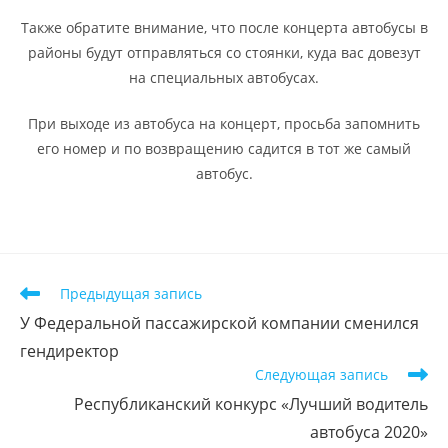
Также обратите внимание, что после концерта автобусы в
районы будут отправляться со стоянки, куда вас довезут
на специальных автобусах.
При выходе из автобуса на концерт, просьба запомнить
его номер и по возвращению садится в тот же самый
автобус.
Предыдущая запись
У Федеральной пассажирской компании сменился
гендиректор
Следующая запись
Республиканский конкурс «Лучший водитель
автобуса 2020»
▬▬▬▬▬▬
### Exercise aim:
Arrange every text line from all the entries above as a Markdown table with the columns No. and Text. Number the lines in order, skip blank lines, and leave the pictures out.

### Answer space:
| No. | Text |
|---|---|
| 1 | Также обратите внимание, что после концерта автобусы в |
| 2 | районы будут отправляться со стоянки, куда вас довезут |
| 3 | на специальных автобусах. |
| 4 | При выходе из автобуса на концерт, просьба запомнить |
| 5 | его номер и по возвращению садится в тот же самый |
| 6 | автобус. |
| 7 | Предыдущая запись |
| 8 | У Федеральной пассажирской компании сменился |
| 9 | гендиректор |
| 10 | Следующая запись |
| 11 | Республиканский конкурс «Лучший водитель |
| 12 | автобуса 2020» |